What to work on: Search the data for the word "назва" and copy out every line that has it.

---------- Exercise materials ----------

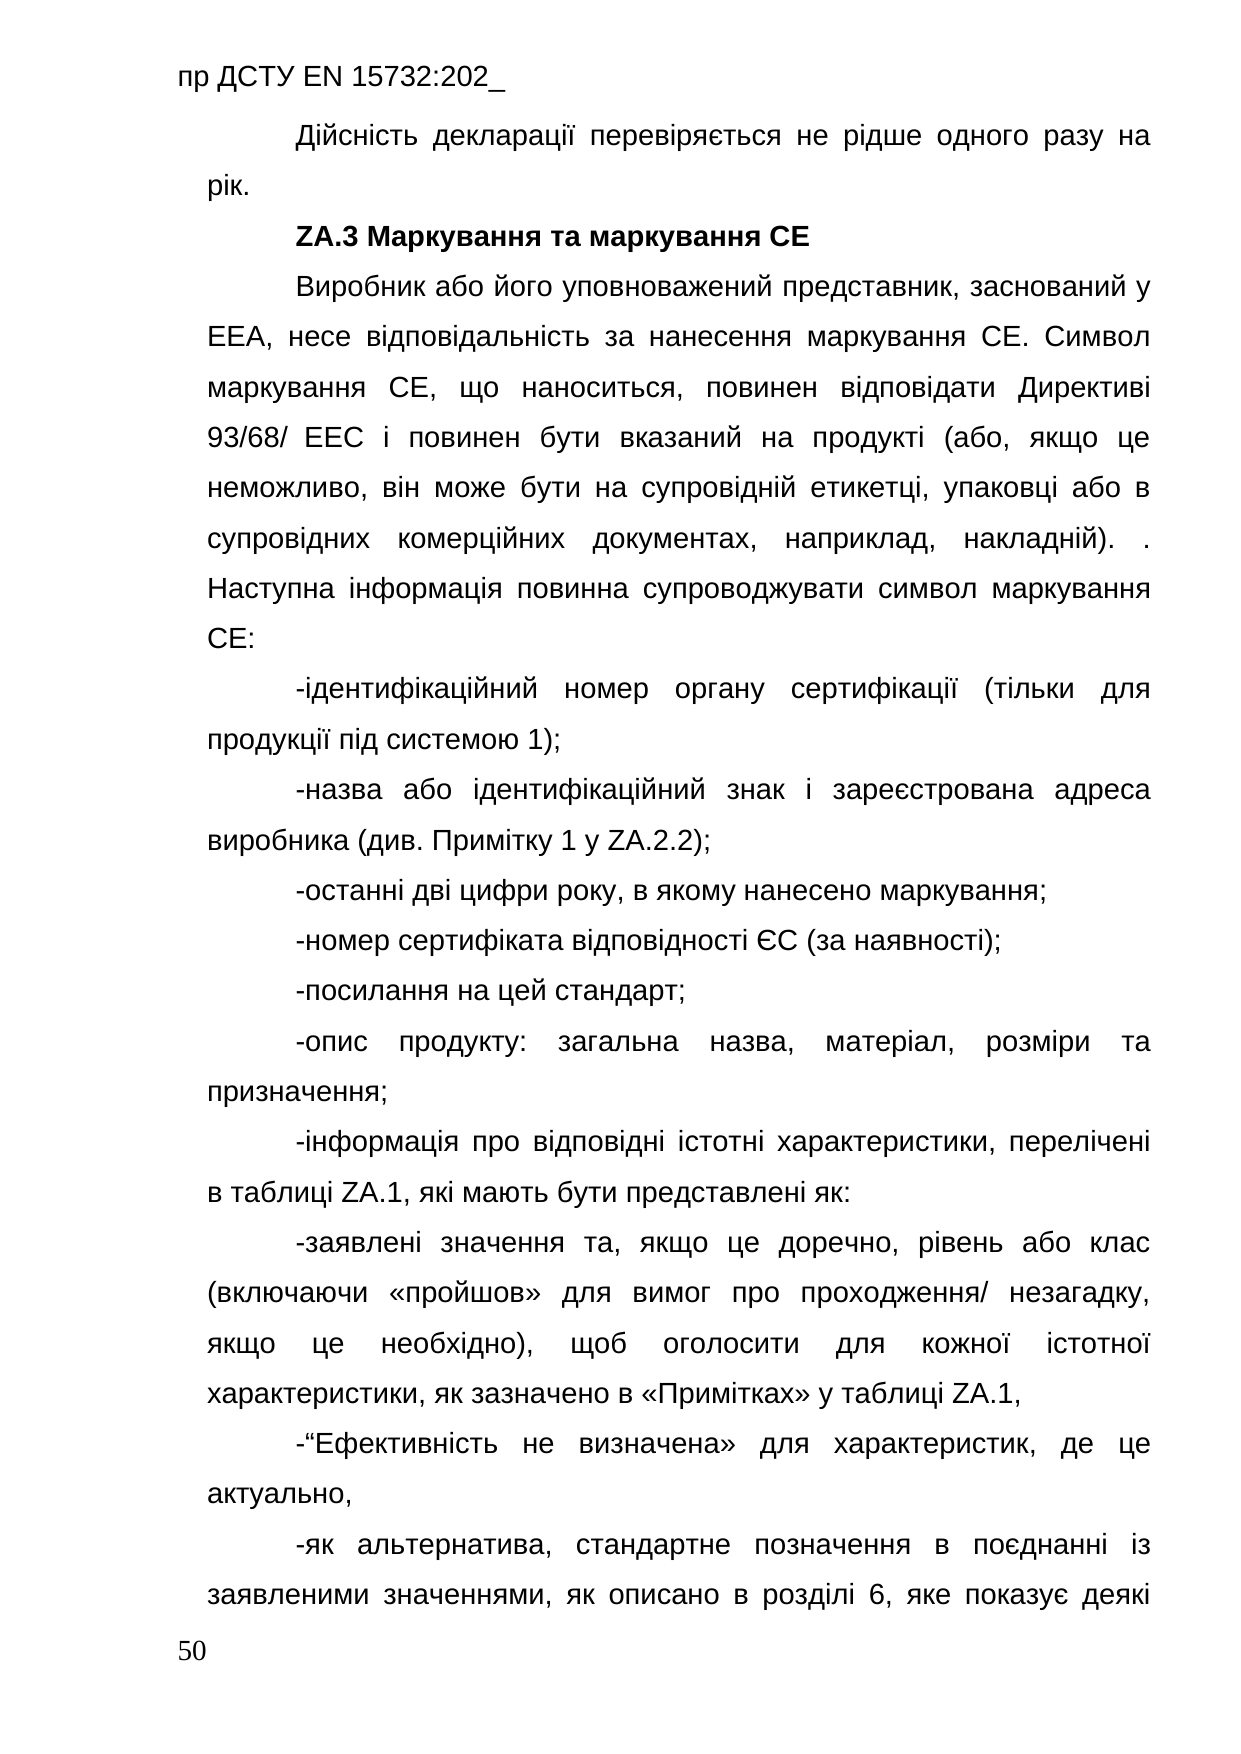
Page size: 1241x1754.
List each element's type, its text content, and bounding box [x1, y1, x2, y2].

text -опис продукту: загальна назва, матеріал, розміри та призначення; [207, 1024, 1152, 1108]
text ZA.3 Маркування та маркування CE [207, 219, 1152, 252]
text -“Ефективність не визначена» для характеристик, де це актуально, [207, 1426, 1152, 1510]
text -останні дві цифри року, в якому нанесено маркування; [207, 873, 1152, 906]
text Дійсність декларації перевіряється не рідше одного разу на рік. [207, 118, 1152, 202]
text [207, 1527, 1152, 1611]
text -інформація про відповідні істотні характеристики, перелічені в таблиці ZA.1, які мають бути представлені як: [207, 1124, 1152, 1208]
text -назва або ідентифікаційний знак і зареєстрована адреса виробника (див. Примітку 1 у ZA.2.2); [207, 772, 1152, 856]
text -посилання на цей стандарт; [207, 973, 1152, 1007]
text -ідентифікаційний номер органу сертифікації (тільки для продукції під системою 1); [207, 672, 1152, 755]
text -номер сертифіката відповідності ЄС (за наявності); [207, 923, 1152, 957]
text -заявлені значення та, якщо це доречно, рівень або клас (включаючи «пройшов» для вимог про проходження/ незагадку, якщо це необхідно), щоб оголосити для кожної істотної характеристики, як зазначено в «Примітках» у таблиці ZA.1, [207, 1225, 1152, 1409]
text Виробник або його уповноважений представник, заснований у EEA, несе відповідальність за нанесення маркування CE. Символ маркування CE, що наноситься, повинен відповідати Директиві 93/68/ EEС і повинен бути вказаний на продукті (або, якщо це неможливо, він може бути на супровідній етикетці, упаковці або в супровідних комерційних документах, наприклад, накладній). . Наступна інформація повинна супроводжувати символ маркування CE: [207, 269, 1152, 655]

----------

Solved exercise:
text -опис продукту: загальна назва, матеріал, розміри та призначення; [207, 1024, 1152, 1108]
text -назва або ідентифікаційний знак і зареєстрована адреса виробника (див. Примітку 1 у ZA.2.2); [207, 772, 1152, 856]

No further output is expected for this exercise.